(Tarefa A) Reescreva o trecho do texto sobre a doação do senador Jayme Campos entre "A revelação foi" e "dado como perdido.", inclusive, trocando "instituição de caridade" por "entidade beneficente".
(Tarefa B) De acordo com o texto sobre a doação do senador Jayme Campos, qual é o valor aproximado da aposentadoria mensal que ele recebe?

(Bloco de texto)
((

Parlamentar foi uma das vítimas dos descontos irregulares revelados pela CPMI das Fraudes e decidiu destinar o valor reembolsado à filantropia; ele havia relatado cortes indevidos de cerca de R$ 89 em sua aposentadoria.
Em um gesto que mistura reparação e solidariedade, o senador Jayme Campos (União) anunciou que aderiu ao acordo de ressarcimento proposto pelo governo federal para os descontos irregulares sofridos em sua aposentadoria pelo INSS. O parlamentar, no entanto, tem um destino diferente para o dinheiro: a quantia integral será revertida em doação para uma instituição de caridade. A decisão transforma um prejuízo individual em um potencial benefício social.
A revelação foi publicada inicialmente pelo jornal Folha de S.Paulo e confirmada pelo senador. “Eu vou fazer uma doação. Não sei se vai dar mil ou R$ 2 mil. Vou doar esse dinheiro, que já estava praticamente perdido. O que eu receber, vou doar para uma instituição de caridade”, declarou Campos, tratando o ressarcimento como um recurso inesperado e já dado como perdido.
A situação do senador veio à tona durante os debates no Senado sobre a criação de uma Comissão Parlamentar de Inquérito (CPMI) para investigar o escândalo nacional de desvios no INSS. Na tribuna, ele mesmo contou como descobriu os descontos ilegais. “Após essa denúncia que houve de desvio, o contador foi verificar, porque nunca verifiquei. E ele falou: ‘senador Jayme, estão descontando o senhor desde 2024’. Ele ainda teve a curiosidade de pegar o holerite”, relatou o parlamentar na ocasião.
Do holerite à doação: a trajetória de um valor simbólico
Jayme Campos recebe uma aposentadoria de aproximadamente R$ 7,5 mil mensais, referente a 38 anos de contribuição com a Previdência. Os descontos irregulares, porém, começaram silenciosamente em março do ano passado, com um valor de R$ 77,86. Em março de 2024, o desconto indevido subiu para R$ 81,57, totalizando cerca de R$ 89 mensais nos últimos períodos – um valor que, multiplicado por milhares de cidadãos, revela a magnitude da fraude.

))

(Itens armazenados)
((

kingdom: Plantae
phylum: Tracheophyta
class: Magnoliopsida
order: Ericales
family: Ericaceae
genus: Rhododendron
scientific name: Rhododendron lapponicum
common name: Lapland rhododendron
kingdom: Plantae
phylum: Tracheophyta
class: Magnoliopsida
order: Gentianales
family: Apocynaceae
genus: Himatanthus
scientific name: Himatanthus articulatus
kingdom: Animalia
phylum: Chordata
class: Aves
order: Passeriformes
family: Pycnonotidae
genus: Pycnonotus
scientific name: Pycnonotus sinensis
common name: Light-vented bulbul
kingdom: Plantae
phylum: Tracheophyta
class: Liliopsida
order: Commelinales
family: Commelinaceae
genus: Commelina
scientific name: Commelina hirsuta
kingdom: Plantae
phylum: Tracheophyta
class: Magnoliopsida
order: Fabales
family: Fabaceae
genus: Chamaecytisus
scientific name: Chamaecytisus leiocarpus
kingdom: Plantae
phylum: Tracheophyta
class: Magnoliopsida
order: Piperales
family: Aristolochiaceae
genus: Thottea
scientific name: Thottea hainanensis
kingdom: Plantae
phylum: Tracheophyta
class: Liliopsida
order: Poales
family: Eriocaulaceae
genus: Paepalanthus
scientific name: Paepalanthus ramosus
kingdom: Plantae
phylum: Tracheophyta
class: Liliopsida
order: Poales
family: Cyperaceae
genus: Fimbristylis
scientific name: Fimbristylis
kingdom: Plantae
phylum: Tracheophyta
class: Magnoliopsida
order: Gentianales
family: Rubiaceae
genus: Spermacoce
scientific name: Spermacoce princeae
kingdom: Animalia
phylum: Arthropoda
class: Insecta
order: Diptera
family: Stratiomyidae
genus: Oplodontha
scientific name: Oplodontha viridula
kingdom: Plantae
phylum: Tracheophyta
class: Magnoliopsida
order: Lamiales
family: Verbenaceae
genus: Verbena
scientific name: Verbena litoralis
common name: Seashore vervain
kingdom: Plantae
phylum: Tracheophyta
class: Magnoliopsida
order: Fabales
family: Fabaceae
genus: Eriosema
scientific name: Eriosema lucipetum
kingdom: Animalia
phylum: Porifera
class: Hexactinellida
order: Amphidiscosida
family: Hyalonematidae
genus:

))

(Resultado A)
A revelação foi publicada inicialmente pelo jornal Folha de S.Paulo e confirmada pelo senador. “Eu vou fazer uma doação. Não sei se vai dar mil ou R$ 2 mil. Vou doar esse dinheiro, que já estava praticamente perdido. O que eu receber, vou doar para uma entidade beneficente”, declarou Campos, tratando o ressarcimento como um recurso inesperado e já dado como perdido.

(Resultado B) Aproximadamente R$ 7,5 mil por mês.